Афины – один из центров мировой цивилизации, колыбель демократии, столица литературы, искусства и философии древнего мира. После завоевания Греции Римом в 146 г. до н. э. они во многом утратили свое былое величие и к I веку превратились в сравнительно небольшой город, живший воспоминаниями. Правда, римляне, желая почтить его славное прошлое, даровали Афинам статус свободного города.
Дожидаясь спутников, которые добирались до Афин самостоятельно, Павел ходил по агоре, торговой площади города. Она была вся уставлена статуями языческих богов, а рядом находился знаменитый храм в честь покровительницы города богини Афины Парфенон, а также храм Гефеста. Это зрелище привело его в негодование. Для Павла, еврея и христианина, языческие идолы были мерзостью, внушавшей отвращение, он не мог воспринимать их как прекрасные произведения искусства, как теперь воспринимаем их мы, ведь нам уже не угрожает опасность стать приверженцами олимпийских богов.
Афины оставались городом, где процветала философия. Самыми популярными философскими школами того времени были эпикурейцы и стоики. Обычно люди видят в эпикурейцах проповедников наслаждения. Это в корне неверно. Они были последователями великого философа Эпикура (341-270 гг. до н. э.), провозглашавшего высшей целью жизни счастье, понимаемое как отсутствие боли (у Эпикура было тяжелое заболевание почек, и он испытывал мучительные страдания) и суеверного страха, в том числе перед богами. По мнению эпикурейцев, боги существуют, но они пребывают далеко от людей и не оказывают никакого воздействия на их жизнь. Стоики – это последователи философской школы Зенона (340-265 гг. до н. э.), учившего жить разумно и добродетельно, освобождаясь от страстей и влечений. Их учение о боге как мировой душе носило черты пантеизма. Как мы видим, кое-что у этих философов имело точки соприкосновения с христианством, но еще больше между ними было различий.
Так как Павел использовал любую возможность для проповеди и говорил об Иисусе и Его воскресении, эти философы, как и все греки, любители полемизировать, стали с ним спорить. Афинским философам показалось, что он учит о каких-то новых богинях. По-гречески воскресение звучит как «ана́стасис», это слово женского рода, оно могло восприниматься как женское имя Анастасия. Имя Иисус тоже звучало непривычно для их слуха и могло ассоциироваться с греческим словом женского рода «и́асис», что значит исцеление. Таким образом, слушатели Павла могли подумать, что он проповедует веру в неких двух богинь: Иасис и Анастасис. В этом нет ничего удивительного, потому что в I веке в Греции и Риме были очень широко распространены культы восточных божеств и особенно богинь, таких как Исида, Кибела и Великая Мать. Все эти иноземные имена звучат так странно! Тем более что греки отвергали саму идею телесного воскресения. К тому времени почти все они верили в существование бессмертной души, которая лишь после смерти тела наконец обретает свободу. Телесное же воскресение, в которое верили евреи и христиане, казалось грекам чересчур грубым и понималось ими как оживление трупов. Павел в их глазах был «пустослов», человек, не получивший серьезного философского образования и лишь нахватавшийся верхов.

ЧТО СДЕЛАТЬ 1:
Перескажите кратко в виде списка абзац текста о Павле в Афинах, начинающийся словами «Афины оставались городом, где процветала философия», сохранив его основные факты.
ЧТО СДЕЛАТЬ 2:
Извлеките из текста о Павле в Афинах дословно весь отрывок, начиная со слов «Афины – один» и вплоть до слов «статус свободного города.».

Сохранённые записи данных:
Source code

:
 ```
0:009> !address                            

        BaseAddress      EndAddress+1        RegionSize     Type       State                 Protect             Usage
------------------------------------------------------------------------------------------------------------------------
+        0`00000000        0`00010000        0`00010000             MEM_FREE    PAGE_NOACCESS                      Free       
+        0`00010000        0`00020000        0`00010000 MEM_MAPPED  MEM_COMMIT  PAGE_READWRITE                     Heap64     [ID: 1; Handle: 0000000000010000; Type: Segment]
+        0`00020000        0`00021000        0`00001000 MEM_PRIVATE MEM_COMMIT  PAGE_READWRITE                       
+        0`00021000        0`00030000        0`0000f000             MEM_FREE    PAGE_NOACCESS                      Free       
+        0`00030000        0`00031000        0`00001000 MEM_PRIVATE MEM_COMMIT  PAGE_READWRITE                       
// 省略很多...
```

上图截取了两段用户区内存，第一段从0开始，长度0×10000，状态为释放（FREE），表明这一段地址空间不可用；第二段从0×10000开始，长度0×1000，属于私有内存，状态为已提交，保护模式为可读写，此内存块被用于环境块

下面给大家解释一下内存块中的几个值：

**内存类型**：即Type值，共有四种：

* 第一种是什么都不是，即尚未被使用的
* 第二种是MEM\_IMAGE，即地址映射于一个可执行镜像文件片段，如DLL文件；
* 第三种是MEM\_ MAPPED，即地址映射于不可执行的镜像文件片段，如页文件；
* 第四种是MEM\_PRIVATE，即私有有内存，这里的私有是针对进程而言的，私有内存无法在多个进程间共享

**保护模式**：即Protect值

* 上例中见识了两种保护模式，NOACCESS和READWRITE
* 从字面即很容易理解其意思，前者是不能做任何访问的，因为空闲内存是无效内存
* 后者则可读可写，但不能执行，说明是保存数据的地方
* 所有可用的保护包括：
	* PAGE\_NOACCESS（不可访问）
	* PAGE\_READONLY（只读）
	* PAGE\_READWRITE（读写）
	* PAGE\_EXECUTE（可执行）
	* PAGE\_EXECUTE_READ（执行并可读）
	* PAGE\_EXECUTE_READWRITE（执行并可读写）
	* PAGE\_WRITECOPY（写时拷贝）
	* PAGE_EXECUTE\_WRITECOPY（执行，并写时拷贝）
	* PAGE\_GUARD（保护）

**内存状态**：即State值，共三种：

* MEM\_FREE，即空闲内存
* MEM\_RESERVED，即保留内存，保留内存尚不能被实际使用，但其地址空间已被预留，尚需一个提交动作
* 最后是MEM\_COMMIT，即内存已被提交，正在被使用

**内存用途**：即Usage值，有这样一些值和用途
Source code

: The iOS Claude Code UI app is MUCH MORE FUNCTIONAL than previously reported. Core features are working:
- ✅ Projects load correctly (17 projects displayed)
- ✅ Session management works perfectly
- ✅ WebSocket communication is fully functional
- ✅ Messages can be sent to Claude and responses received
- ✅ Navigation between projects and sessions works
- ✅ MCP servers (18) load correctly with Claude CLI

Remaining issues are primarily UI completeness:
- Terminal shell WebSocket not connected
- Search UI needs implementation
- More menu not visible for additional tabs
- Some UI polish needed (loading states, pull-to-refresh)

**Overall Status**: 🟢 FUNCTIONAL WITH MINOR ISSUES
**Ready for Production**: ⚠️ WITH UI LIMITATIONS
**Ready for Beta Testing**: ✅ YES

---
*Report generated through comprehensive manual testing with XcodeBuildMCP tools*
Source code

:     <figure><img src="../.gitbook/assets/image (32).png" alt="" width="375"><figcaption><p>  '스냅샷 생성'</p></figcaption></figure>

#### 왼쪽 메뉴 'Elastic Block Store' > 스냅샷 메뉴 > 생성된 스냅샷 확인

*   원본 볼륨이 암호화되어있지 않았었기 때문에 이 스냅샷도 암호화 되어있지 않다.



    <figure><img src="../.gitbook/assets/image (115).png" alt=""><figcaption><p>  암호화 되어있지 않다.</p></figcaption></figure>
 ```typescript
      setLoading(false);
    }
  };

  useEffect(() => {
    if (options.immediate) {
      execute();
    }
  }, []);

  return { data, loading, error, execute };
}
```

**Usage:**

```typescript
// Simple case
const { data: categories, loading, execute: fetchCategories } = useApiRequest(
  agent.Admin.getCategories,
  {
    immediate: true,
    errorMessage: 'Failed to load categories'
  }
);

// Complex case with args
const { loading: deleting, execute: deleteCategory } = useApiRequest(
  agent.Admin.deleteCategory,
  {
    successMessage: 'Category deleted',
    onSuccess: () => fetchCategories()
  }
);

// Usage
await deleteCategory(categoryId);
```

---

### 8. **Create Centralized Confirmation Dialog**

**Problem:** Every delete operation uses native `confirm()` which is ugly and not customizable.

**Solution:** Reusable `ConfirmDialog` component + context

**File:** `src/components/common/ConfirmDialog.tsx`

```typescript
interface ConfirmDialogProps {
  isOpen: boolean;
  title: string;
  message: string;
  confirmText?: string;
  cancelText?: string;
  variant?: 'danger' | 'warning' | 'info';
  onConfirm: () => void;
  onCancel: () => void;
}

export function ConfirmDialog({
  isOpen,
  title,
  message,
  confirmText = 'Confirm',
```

РЕШЕНИЕ 1:
- Афины оставались городом философии. Самыми популярными школами были эпикурейцы и стоики.
- Эпикурейцы были не проповедниками наслаждения, как обычно считают, а последователями Эпикура (341–270 гг. до н. э.).
- Высшей целью жизни Эпикур считал счастье, то есть отсутствие боли и суеверного страха, в том числе страха перед богами.
- По мнению эпикурейцев, боги существуют, но пребывают далеко от людей и никак не влияют на их жизнь.
- Стоики были последователями Зенона (340–265 гг. до н. э.), который учил жить разумно и добродетельно, освобождаясь от страстей и влечений.
- Учение стоиков о боге как мировой душе имело черты пантеизма.
- У обеих школ были точки соприкосновения с христианством, но различий было больше.

РЕШЕНИЕ 2:
Афины – один из центров мировой цивилизации, колыбель демократии, столица литературы, искусства и философии древнего мира. После завоевания Греции Римом в 146 г. до н. э. они во многом утратили свое былое величие и к I веку превратились в сравнительно небольшой город, живший воспоминаниями. Правда, римляне, желая почтить его славное прошлое, даровали Афинам статус свободного города.